Find the expansion for $\det(I+\epsilon A)$ where $\epsilon$ is small without using eigenvalue.

Question

I'm taking a linear algebra course and the professor included the problem that prove $$ \rm{det}(I+\epsilon A) = 1 + \epsilon\,\rm{tr}\,A + o(\epsilon) $$ Since the professor hasn't covered the concept of eigenvalue, we are not recommended to mention eigenvalue in the solution. How to prove the equation by only using Laplace theorem?

Answer 1

We note that the determinant is defined by the Leibniz formula:

$$\det(\mathbf{I}+\epsilon\mathbf{A})=\sum_{\sigma \in S_{n}}\prod_{i=1}^{n}(\mathbf{I}+\epsilon \mathbf{A})_{i,\sigma_{i}} \cdot \operatorname{sgn}(\sigma)$$

We note that along the main diagonal we have:

$$\prod_{i=1}^{n}(\mathbf{I}+\epsilon \mathbf{A})_{i,i}=1+\epsilon (A_{11}+\cdots+A_{nn})+\mathcal{O}(\epsilon^{2})$$

And along the other possible permutations we have at best $\mathcal{O}(\epsilon^{2})$ as there must be at least 2 off-diagonal entries for it to be a vaid permutation. Therefore we can say:

$$\det(\mathbf{I}+\epsilon\mathbf{A})=1+\epsilon\operatorname{Tr}(\mathbf{A})+\mathcal{O}(\epsilon^{2})$$

As required.

Answer 2

Consider this expression of the determinant: $$ \det(B) = \sum_{\sigma \in S_n} (-1)^\sigma \prod_{i=1}^n b_{i,\sigma_i} $$

For $\sigma=id$, we have the term $b_{11}b_{22}\cdots b_{nn}$. Now take $B=I+\epsilon A$ and this term becomes $(1+\epsilon a_{11})(1+\epsilon a_{22})\cdots(1+\epsilon a_{nn})=1+\epsilon \, \rm{tr}\,A+$ higher-order terms.

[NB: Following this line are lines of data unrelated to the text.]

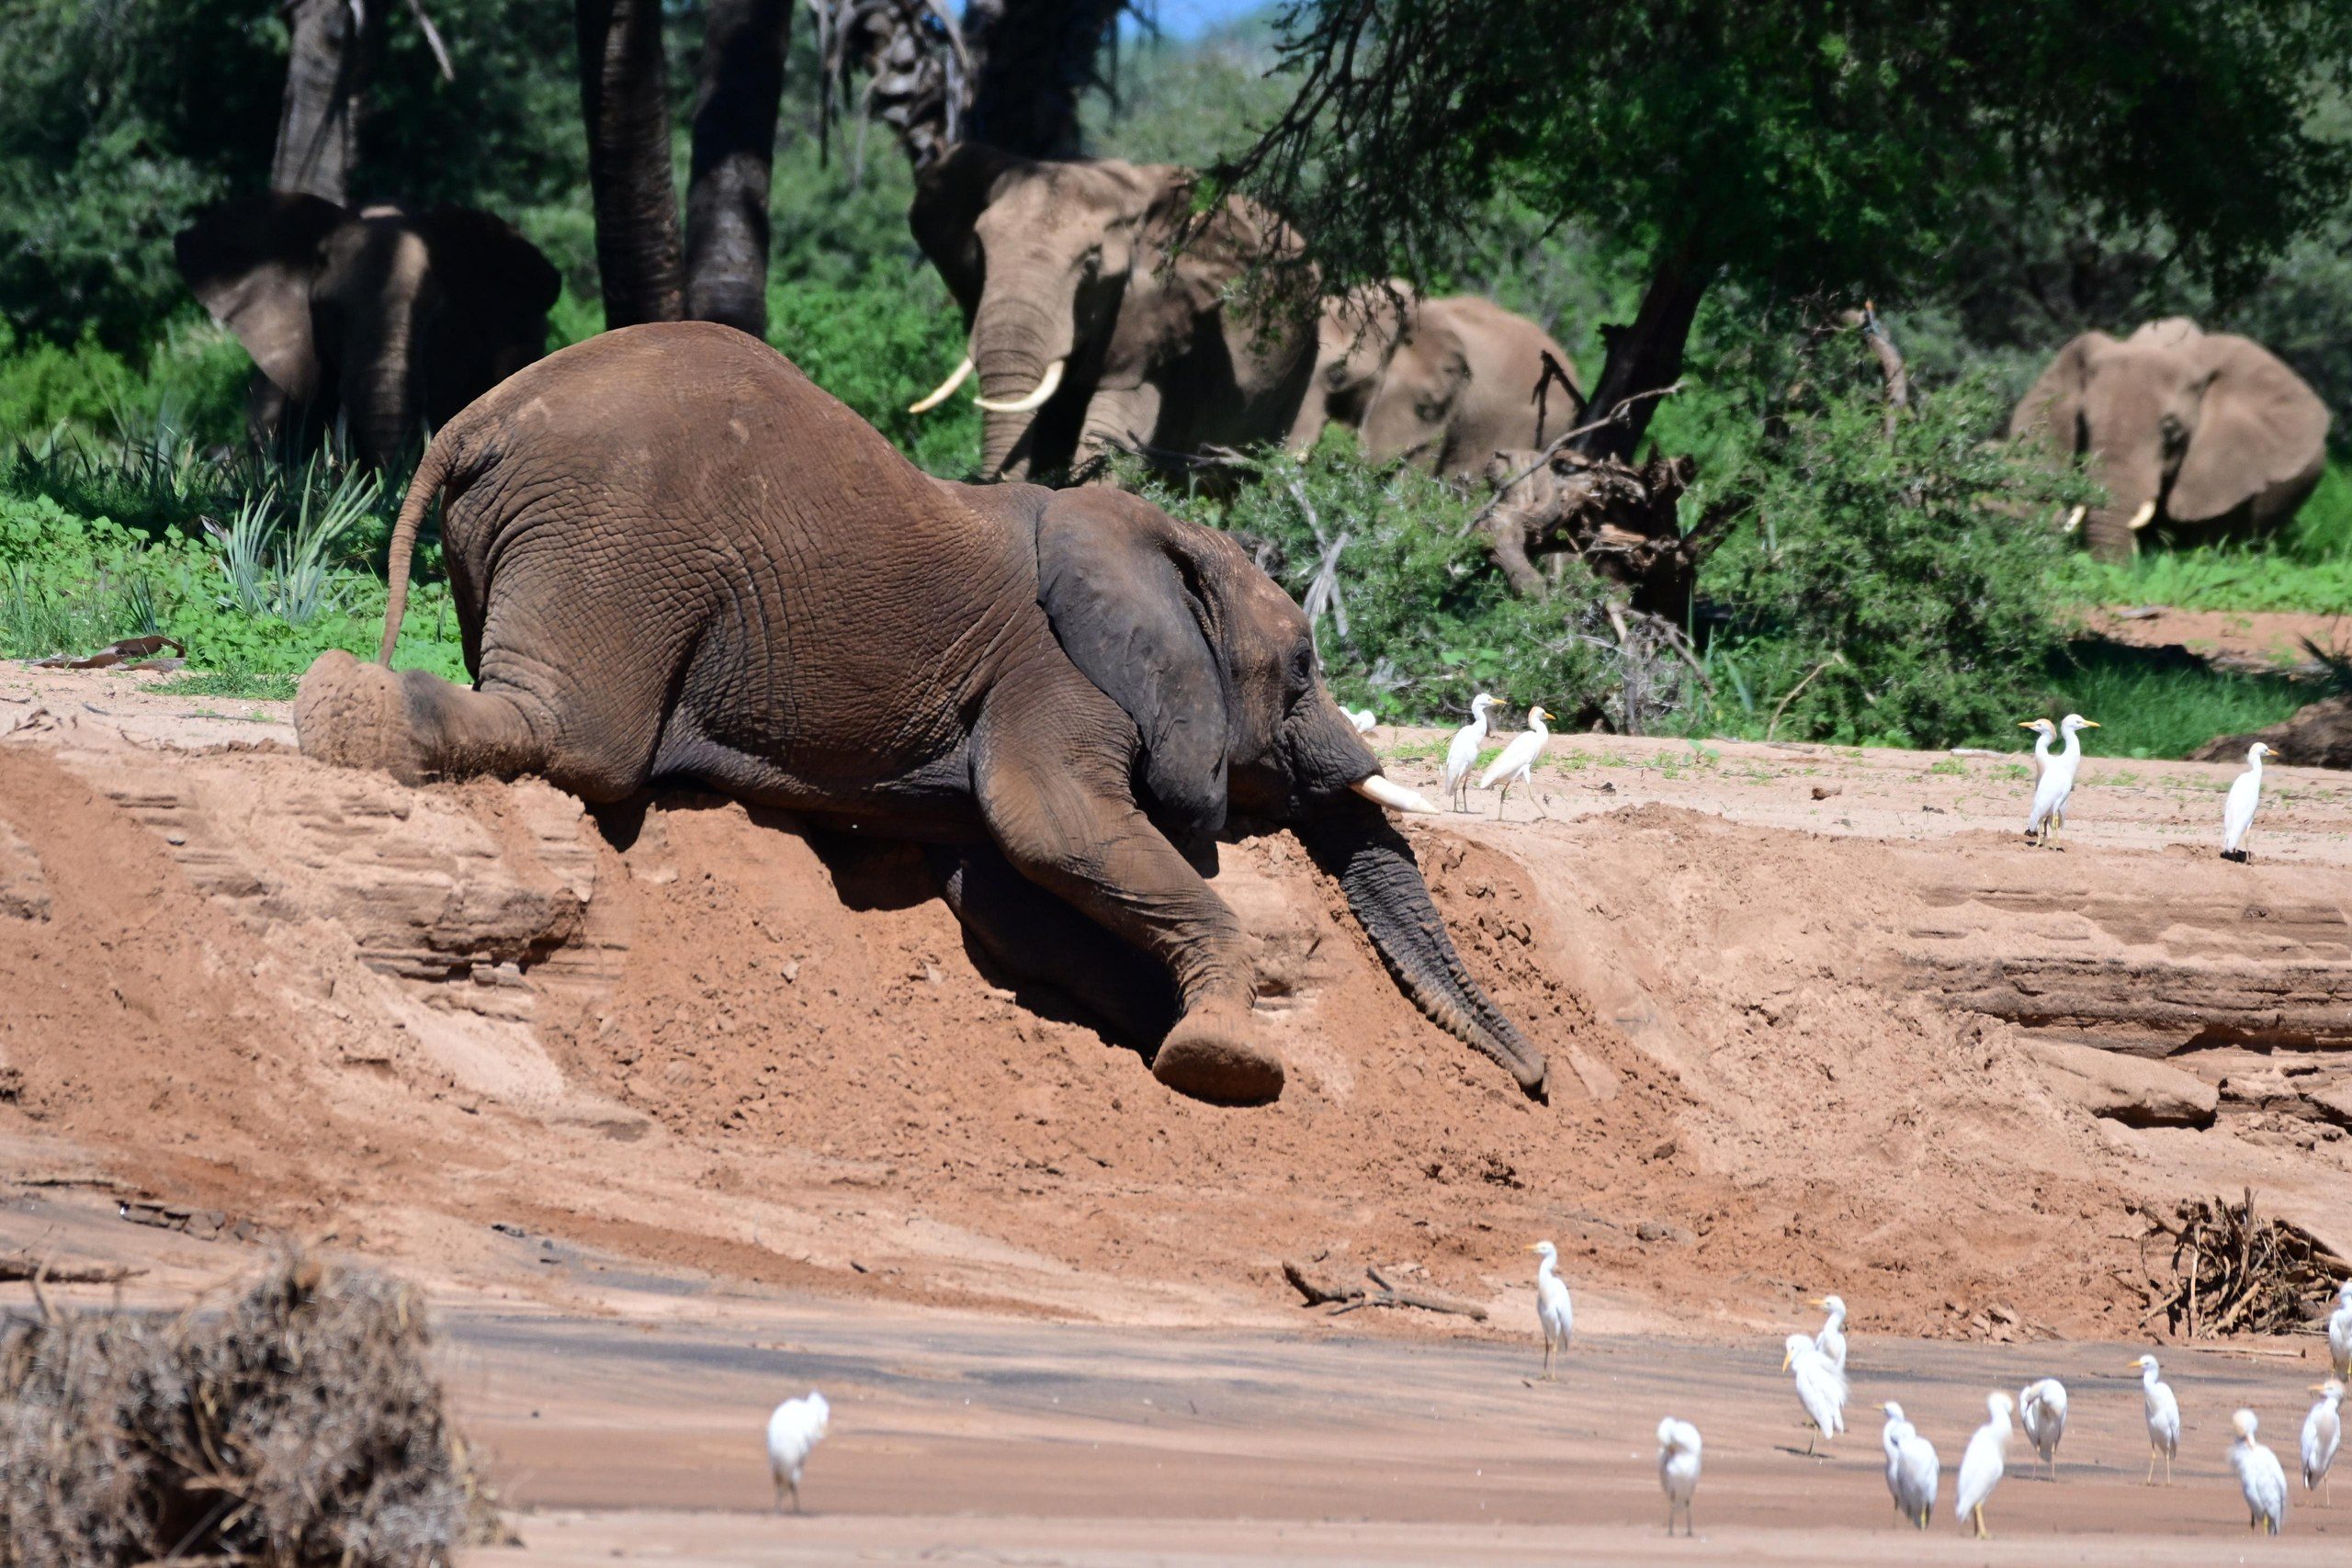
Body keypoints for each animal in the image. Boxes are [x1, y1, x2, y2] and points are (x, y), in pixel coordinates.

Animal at [293, 322, 1546, 1109]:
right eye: (1301, 669)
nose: (1537, 1080)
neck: (1144, 534)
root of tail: (480, 415)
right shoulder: (1051, 675)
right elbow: (1054, 832)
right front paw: (1223, 1063)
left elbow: (1013, 889)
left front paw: (1164, 1028)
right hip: (615, 529)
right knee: (577, 736)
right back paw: (342, 714)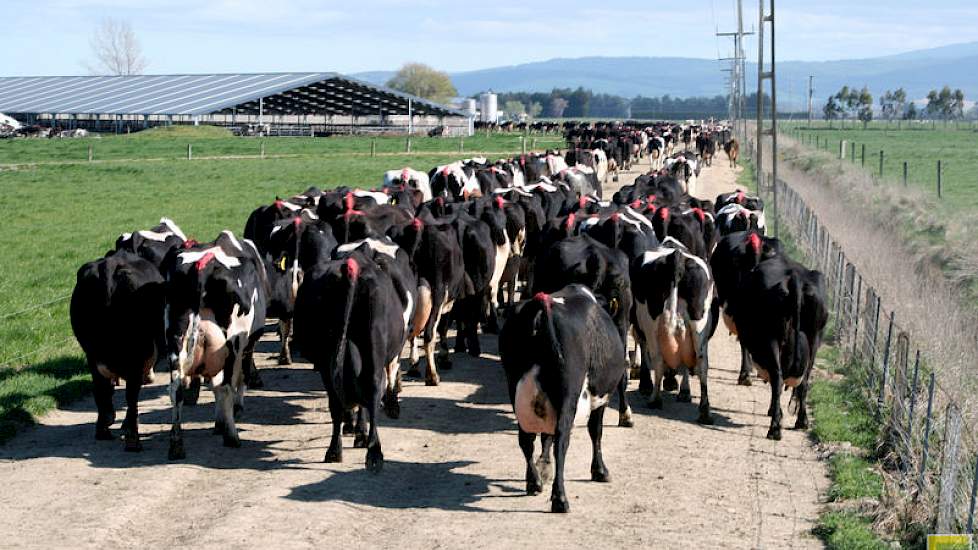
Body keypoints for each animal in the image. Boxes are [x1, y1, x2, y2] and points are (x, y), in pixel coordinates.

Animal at [69, 252, 165, 450]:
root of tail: (111, 264)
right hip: (135, 356)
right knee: (131, 396)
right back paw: (132, 438)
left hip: (92, 354)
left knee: (101, 390)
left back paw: (103, 430)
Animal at [296, 252, 406, 472]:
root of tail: (351, 267)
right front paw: (361, 434)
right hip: (373, 343)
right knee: (371, 388)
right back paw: (373, 451)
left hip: (328, 358)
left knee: (338, 401)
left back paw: (335, 451)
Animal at [500, 286, 628, 516]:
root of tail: (542, 303)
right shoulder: (600, 400)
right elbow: (596, 432)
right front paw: (600, 471)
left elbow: (545, 437)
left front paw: (544, 467)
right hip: (568, 394)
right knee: (561, 439)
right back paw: (560, 498)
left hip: (514, 387)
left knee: (526, 439)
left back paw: (534, 482)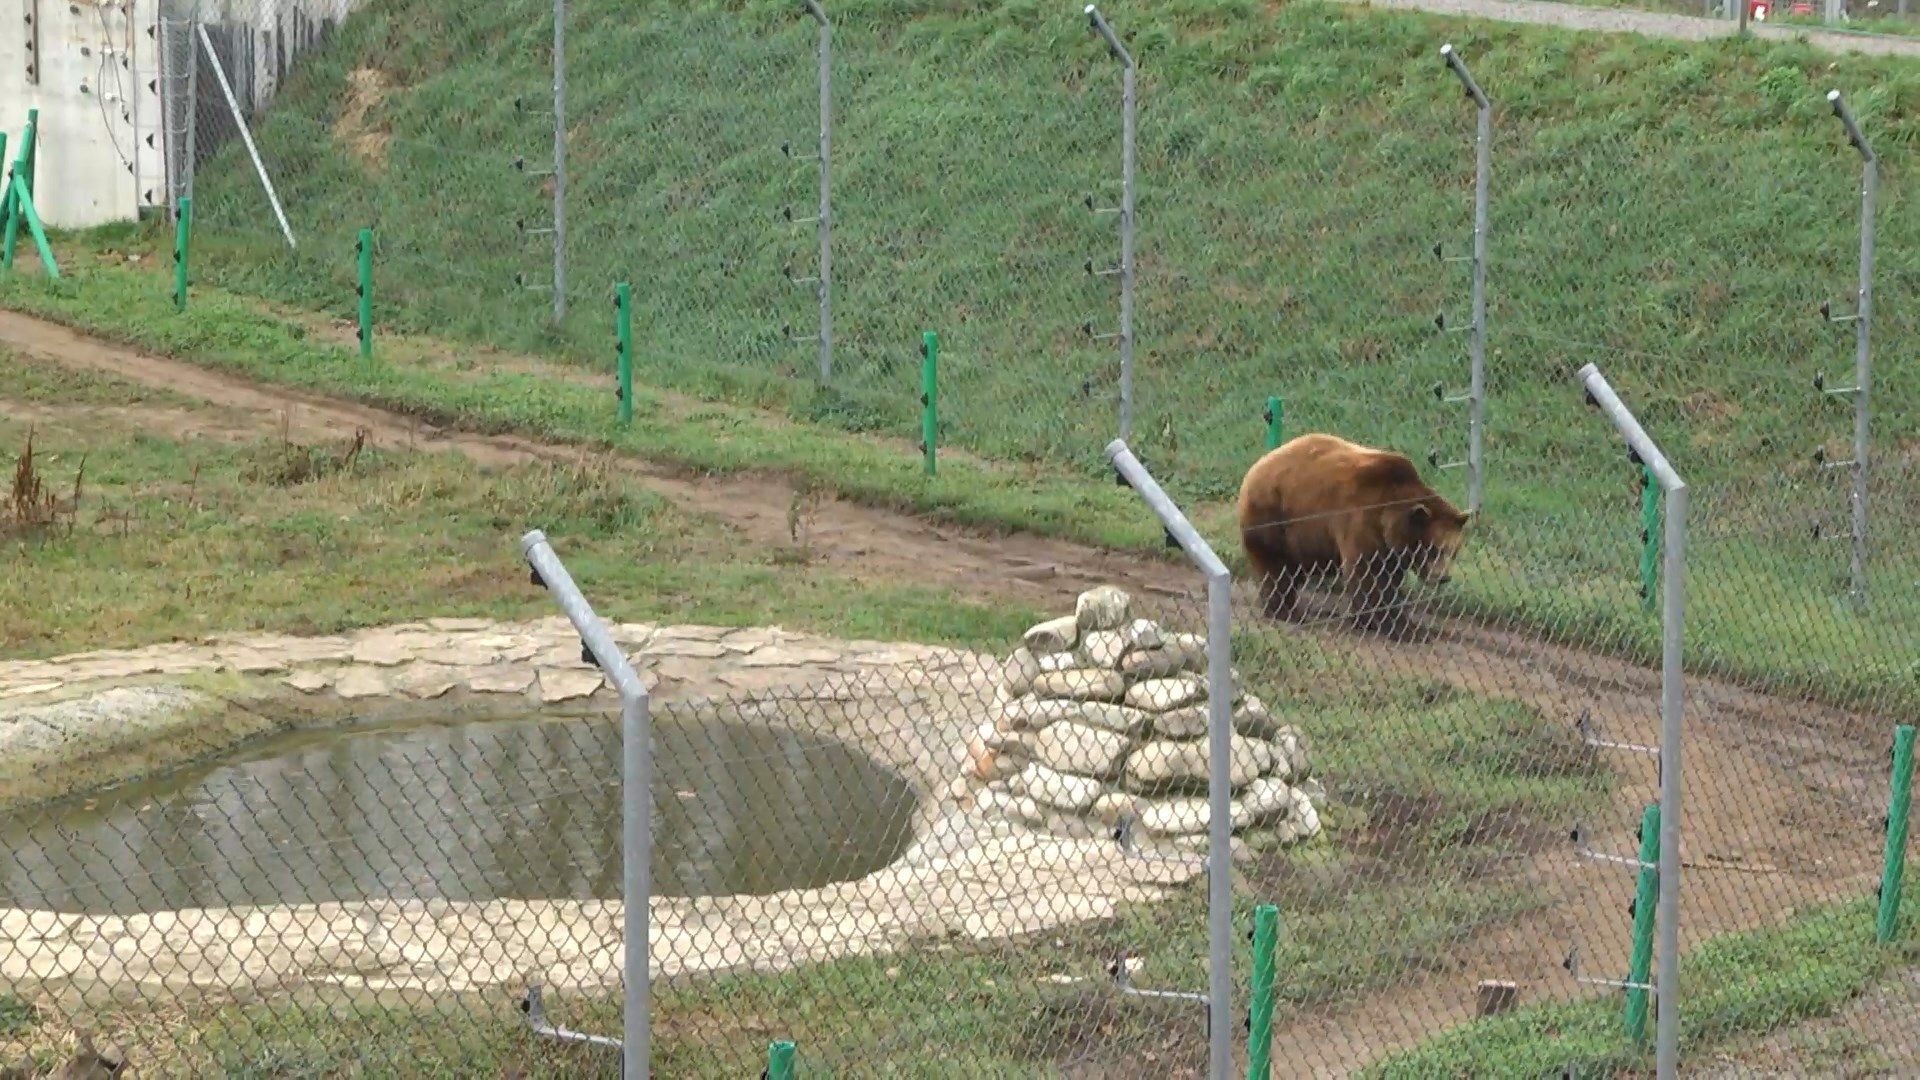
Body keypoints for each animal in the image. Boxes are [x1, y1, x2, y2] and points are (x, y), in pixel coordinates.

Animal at [1236, 430, 1459, 630]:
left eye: (1454, 551)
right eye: (1434, 549)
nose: (1443, 577)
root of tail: (1255, 467)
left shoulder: (1390, 548)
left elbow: (1389, 577)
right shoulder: (1361, 519)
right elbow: (1370, 575)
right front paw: (1396, 626)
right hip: (1274, 515)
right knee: (1276, 567)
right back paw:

All other terms in the expression above contain $\epsilon^{2}$.

Answer 3

How this is done would depend on which characterizations of the determinant function you've seen. One of those is $$ \sum\left\{ \prod_{k=1}^n (\pm1)a_{k,\sigma(k)} : \sigma\text{ permutes }\{1,\ldots,n\} \right\} $$ where the sign is $+1$ if $\sigma$ is an even permutation and $-1$ if it is odd. When $\sigma$ is the identity permutation, the product is $$ (1+\varepsilon a_{11})\cdots(1+\varepsilon a_{nn}) = 1 + \varepsilon(a_{11}+\cdots+a_{nn}) + \varepsilon^2(\cdots) + \varepsilon^3(\cdots)+\cdots. $$ When $\sigma$ is any other permutation then the product is $$ \varepsilon a_{k,\sigma(k)} \varepsilon a_{j,\sigma(j)}\cdots+\cdots, $$ i.e. there are at least two indices $k$ for which $\sigma(k)\ne k$, so that $\varepsilon^2$ is a factor in this term. Thus the determinant is $$ 1+\varepsilon\operatorname{tr}(A)+(\text{terms of degree $\ge2$ in $\varepsilon$}). $$